### Listed records ###

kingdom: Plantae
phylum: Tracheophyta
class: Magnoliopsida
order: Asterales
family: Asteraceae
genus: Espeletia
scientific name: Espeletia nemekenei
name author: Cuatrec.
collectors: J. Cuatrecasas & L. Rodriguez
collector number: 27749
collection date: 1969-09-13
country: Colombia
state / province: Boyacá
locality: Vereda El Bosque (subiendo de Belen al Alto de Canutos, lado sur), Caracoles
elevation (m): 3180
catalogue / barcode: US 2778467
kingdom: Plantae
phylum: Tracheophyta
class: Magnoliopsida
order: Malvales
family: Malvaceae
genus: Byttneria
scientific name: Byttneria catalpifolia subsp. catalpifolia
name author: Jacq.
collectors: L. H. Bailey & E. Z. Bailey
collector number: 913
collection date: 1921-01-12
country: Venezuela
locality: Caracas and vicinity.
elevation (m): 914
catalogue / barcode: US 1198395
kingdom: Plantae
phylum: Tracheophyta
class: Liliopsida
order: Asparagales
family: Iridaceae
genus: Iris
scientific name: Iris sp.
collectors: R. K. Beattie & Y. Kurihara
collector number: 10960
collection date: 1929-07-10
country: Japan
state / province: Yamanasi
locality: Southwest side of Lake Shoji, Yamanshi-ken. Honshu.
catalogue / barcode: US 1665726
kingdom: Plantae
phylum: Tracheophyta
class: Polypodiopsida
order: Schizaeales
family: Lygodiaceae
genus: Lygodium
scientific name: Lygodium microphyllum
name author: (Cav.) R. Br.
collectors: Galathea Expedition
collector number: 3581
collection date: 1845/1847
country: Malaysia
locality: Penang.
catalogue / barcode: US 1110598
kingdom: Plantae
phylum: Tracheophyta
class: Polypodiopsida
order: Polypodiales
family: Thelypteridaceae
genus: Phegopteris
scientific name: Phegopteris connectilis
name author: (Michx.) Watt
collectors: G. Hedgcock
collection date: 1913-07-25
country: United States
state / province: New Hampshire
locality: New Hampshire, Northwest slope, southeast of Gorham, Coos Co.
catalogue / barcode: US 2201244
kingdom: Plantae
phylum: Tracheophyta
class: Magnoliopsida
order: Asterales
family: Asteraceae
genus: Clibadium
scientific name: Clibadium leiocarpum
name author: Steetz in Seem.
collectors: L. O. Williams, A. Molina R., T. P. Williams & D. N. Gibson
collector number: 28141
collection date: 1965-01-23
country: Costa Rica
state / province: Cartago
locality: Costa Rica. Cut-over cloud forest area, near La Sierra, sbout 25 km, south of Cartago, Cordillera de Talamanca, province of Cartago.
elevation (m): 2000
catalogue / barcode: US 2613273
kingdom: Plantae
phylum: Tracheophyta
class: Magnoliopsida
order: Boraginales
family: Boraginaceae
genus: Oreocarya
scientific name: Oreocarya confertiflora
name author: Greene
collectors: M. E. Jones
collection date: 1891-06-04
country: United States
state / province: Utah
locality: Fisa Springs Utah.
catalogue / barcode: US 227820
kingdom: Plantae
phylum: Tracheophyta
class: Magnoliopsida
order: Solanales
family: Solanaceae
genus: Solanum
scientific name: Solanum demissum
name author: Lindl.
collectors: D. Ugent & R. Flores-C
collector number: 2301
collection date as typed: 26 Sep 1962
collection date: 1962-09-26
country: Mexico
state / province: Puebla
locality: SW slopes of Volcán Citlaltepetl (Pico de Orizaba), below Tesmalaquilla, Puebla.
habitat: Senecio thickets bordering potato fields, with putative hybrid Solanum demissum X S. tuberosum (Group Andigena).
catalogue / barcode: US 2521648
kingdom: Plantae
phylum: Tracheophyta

###

Short exercise
Reproduce word for word the lines of the entries from the very first line through the line containing "collector number: 27749", with both ends included.

Reply
kingdom: Plantae
phylum: Tracheophyta
class: Magnoliopsida
order: Asterales
family: Asteraceae
genus: Espeletia
scientific name: Espeletia nemekenei
name author: Cuatrec.
collectors: J. Cuatrecasas & L. Rodriguez
collector number: 27749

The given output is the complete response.